▶ _节选文本_:
------------

2026-06-22T16:14:09.332167+08:00 [warning] msg: log_events_throttled_during_last_period, period: 1 minutes, 0 seconds, dropped: #{authentication_failure => 8}
2026-06-22T16:14:09.334717+08:00 [error] Generic server memsup terminating. Reason: {port_died,normal}. Last message: {‘EXIT’,<0.2441.0>,{port_died,normal}}. State: [{data,[{“Timeout”,60000}]},{items,{“Memory Usage”,[{“Allocated”,30302543872},{“Total”,32842895360}]}},{items,{“Worst Memory User”,[{“Pid”,<0.2029.0>},{“Memory”,4720520}]}}].

------------

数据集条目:
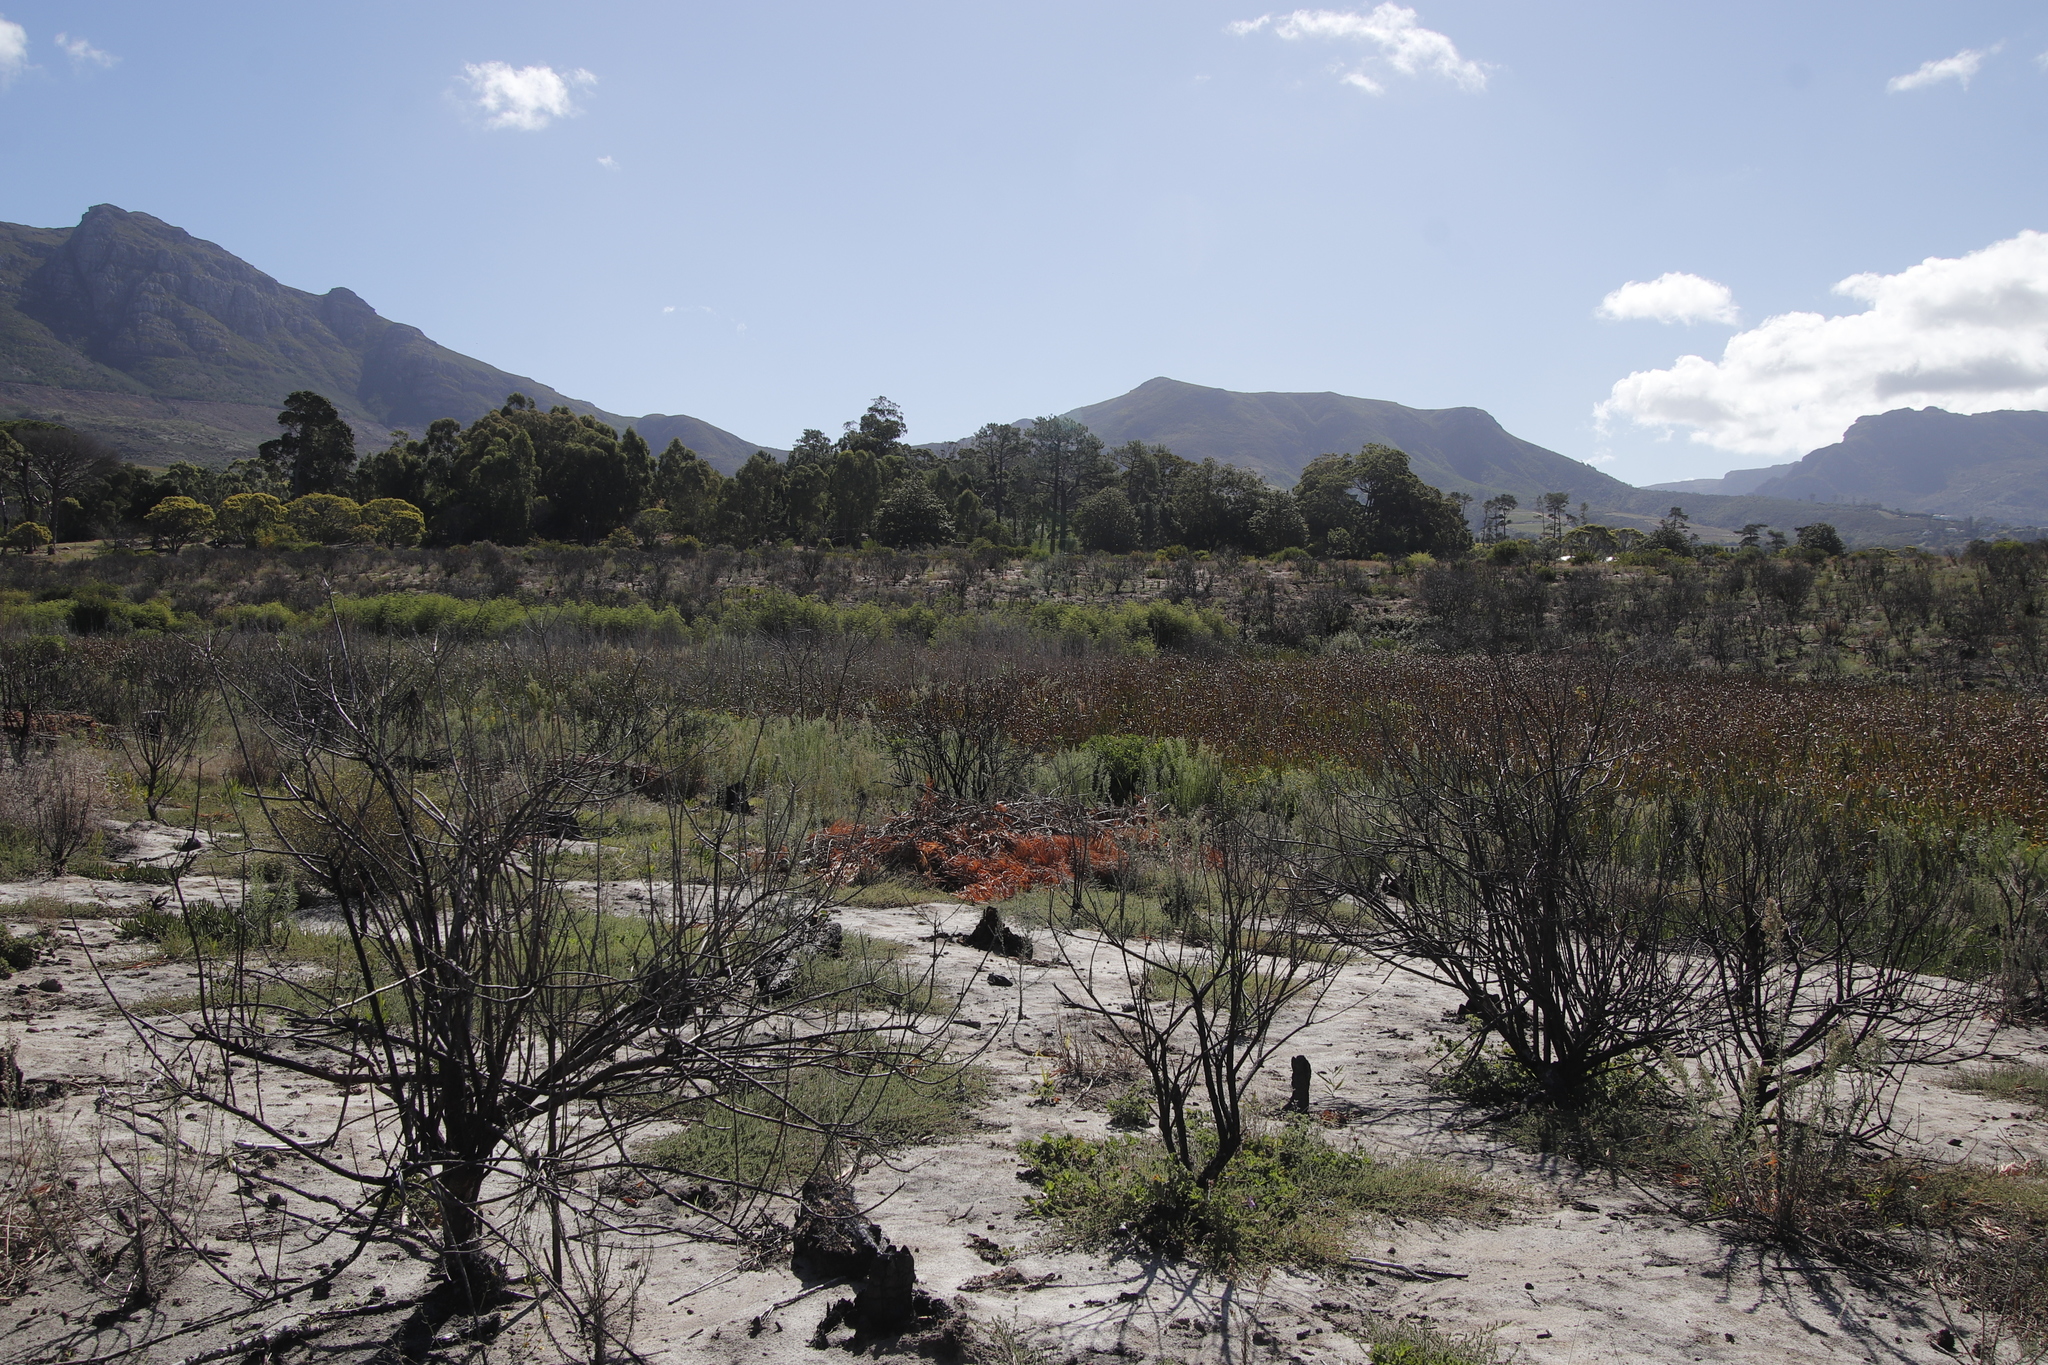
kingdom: Plantae
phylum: Tracheophyta
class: Magnoliopsida
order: Fabales
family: Fabaceae
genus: Paraserianthes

------------

▶ _待办任务_:
1. 根据日志节选，判断以下三种说法是否成立，分别答"是"或"否"，并原样引用起决定作用的字句：(a) 被节流丢弃的事件是 8 次认证失败；(b) memsup 状态中的超时值为 30000；(c) 第二行日志的级别是 warning。
2. 从日志节选的最后一行之后往下续写，给出接下来的几行日志。

▶ _书面回答_:
1.
(a) 是。"dropped: #{authentication_failure => 8}"
(b) 否。"{“Timeout”,60000}"
(c) 否。"[error] Generic server memsup terminating"

2.
2026-06-22T16:14:09.335548+08:00 [error] crasher: initial call: memsup:init/1, pid: <0.2440.0>, registered_name: memsup, exit: {{port_died,normal},[{gen_server,handle_common_reply,8,[{file,“gen_server.erl”},{line,1226}]},{proc_lib,init_p_do_apply,3,[{file,“proc_lib.erl”},{line,241}]}]}, ancestors: [os_mon_sup,<0.2438.0>], message_queue_len: 1, messages: [time_to_collect], links: [<0.2439.0>], dictionary: [{system_memory_high_watermark,set}], trap_exit: true, status: running, heap_size: 4185, stack_size: 28, reductions: 91468; neighbours:
2026-06-22T16:14:09.336200+08:00 [error] Supervisor: {local,os_mon_sup}. Context: child_terminated. Reason: {port_died,normal}. Offender: id=memsup,pid=<0.2440.0>.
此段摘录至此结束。